By DAN ALBANO | Orange County Register
Mater Dei freshman Riley Miller loves the water. He played on the frosh-soph water polo team, plans to swim in the spring and surfs on weekends. But the 15-year-old believes a recent trip to the beach could have been his last if not for the quick actions of classmate James Stanton.
Miller, a Huntington Beach resident, woke up before dawn on Saturday, Nov. 4 to go surfing with Stanton and four other water polo teammates at Mater Dei.
Clad in wet suits, the boys hit the surf just south of the Huntington Beach pier around 7 a.m. They surfed for a couple hours before Miller playfully dove off his 8-foot board during a lull in the action.
Miller misjudged the depth of the water and slammed the top of his head on the ocean floor. The impact left him temporarily paralyzed and floating with the aid of his wet suit on his back in a few feet of water.
He called for Stanton and another friend, Erik Franck, but believed they didn’t hear him. Miller feared the next set of rolling waves would flip him face down in the ocean, causing him to drown.
“I was just thinking RIP, like I’m gone,” Miller said. “But then James saw me.”

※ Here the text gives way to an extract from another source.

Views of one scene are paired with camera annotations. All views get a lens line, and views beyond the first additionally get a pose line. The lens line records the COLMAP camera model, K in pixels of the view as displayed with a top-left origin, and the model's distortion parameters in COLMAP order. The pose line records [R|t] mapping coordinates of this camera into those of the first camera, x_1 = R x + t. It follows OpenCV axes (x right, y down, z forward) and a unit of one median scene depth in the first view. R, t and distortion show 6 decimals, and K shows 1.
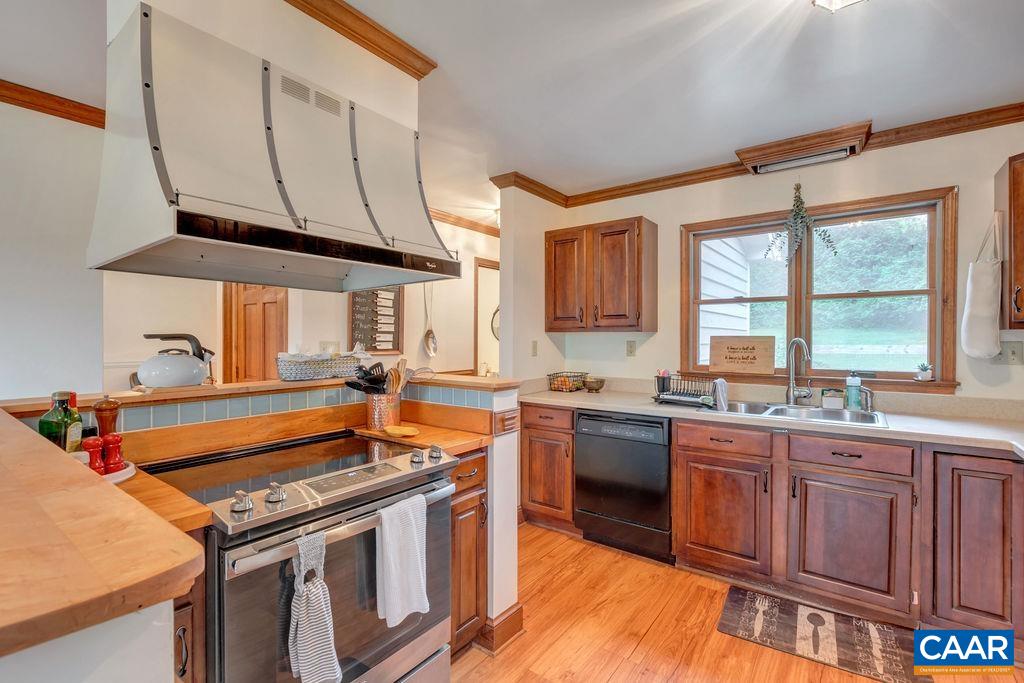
lens RADIAL K [[468.9, 0, 508.9], [0, 468.9, 340.1], [0, 0, 1]] dist [0.004546, 0.000046]
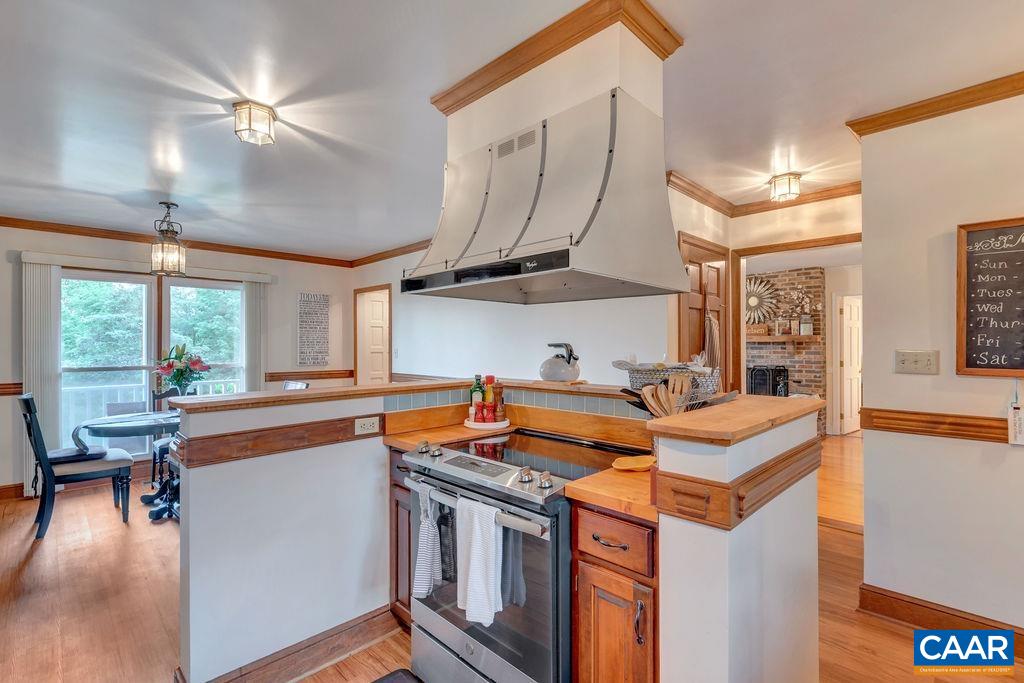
lens RADIAL K [[468.9, 0, 509.4], [0, 468.9, 343.7], [0, 0, 1]] dist [0.004546, 0.000046]
pose [[-0.142592, -0.003506, -0.989775, 0.712049], [-0.002633, 0.999992, -0.003163, -0.007525], [0.989778, 0.002155, -0.142600, 1.080231]]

Stanton, a sophomore and Huntington Beach resident, spotted Miller floating and applied a rescue technique he learned while a member of Orange County Junior Guards. Using a maneuver known by lifeguards as the “full nelson”, the 16-year-old placed his arms under Miller’s arm pits, held the sides of Miller’s head and stabilized the neck as he pulled his friend from the ocean to the sand.